> _Exercise_
Each line of the listing that contains the word "pixels" is to be copied.

Content starts

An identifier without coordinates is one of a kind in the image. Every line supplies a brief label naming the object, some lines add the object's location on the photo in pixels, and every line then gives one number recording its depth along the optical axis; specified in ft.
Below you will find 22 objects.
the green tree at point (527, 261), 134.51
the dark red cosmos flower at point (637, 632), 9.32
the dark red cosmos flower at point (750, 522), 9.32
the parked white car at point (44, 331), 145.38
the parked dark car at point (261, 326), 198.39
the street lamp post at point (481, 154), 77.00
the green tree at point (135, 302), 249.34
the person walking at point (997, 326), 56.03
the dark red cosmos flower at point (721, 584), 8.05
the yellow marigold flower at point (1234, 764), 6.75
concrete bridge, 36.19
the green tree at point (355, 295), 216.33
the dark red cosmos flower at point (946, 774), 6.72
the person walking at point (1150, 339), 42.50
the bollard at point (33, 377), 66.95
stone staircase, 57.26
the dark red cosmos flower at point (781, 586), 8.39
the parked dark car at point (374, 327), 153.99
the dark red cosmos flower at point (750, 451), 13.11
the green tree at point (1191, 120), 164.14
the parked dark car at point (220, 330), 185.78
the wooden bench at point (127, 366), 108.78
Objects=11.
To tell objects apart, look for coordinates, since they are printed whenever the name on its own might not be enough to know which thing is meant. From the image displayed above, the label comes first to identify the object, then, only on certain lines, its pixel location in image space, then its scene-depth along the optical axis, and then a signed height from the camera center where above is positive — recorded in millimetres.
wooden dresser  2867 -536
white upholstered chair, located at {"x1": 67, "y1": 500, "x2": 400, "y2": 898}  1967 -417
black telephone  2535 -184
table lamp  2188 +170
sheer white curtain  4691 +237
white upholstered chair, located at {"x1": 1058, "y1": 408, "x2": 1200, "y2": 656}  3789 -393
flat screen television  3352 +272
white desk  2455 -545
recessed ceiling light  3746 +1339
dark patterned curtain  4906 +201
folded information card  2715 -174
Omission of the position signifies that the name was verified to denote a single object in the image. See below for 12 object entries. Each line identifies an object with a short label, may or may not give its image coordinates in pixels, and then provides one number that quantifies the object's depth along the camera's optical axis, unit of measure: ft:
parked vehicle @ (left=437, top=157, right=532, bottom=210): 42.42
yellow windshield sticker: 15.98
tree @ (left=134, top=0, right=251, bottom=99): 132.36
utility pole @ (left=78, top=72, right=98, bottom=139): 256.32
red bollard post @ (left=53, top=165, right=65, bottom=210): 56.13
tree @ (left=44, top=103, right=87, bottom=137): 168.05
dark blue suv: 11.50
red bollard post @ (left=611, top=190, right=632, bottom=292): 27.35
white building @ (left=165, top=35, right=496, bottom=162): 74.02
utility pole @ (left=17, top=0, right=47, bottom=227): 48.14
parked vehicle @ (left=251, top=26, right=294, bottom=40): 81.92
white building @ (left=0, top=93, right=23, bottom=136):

Content ends

> _Output below_
An identifier without coordinates is one of a kind in the image. Every line supplies a brief label naming the object, some lines add the object's location on the photo in pixels, and every line then gives one number recording its depth along the optical axis; specified in ft.
Omission of the position signifies that the name was verified to denote a single object in the image. See below for 12 object entries. Each line identifies an object with a short label, may or may not give its image coordinates in pixels, and then provides one number that quantifies the object's depth along the camera's optical axis, unit of measure: ft:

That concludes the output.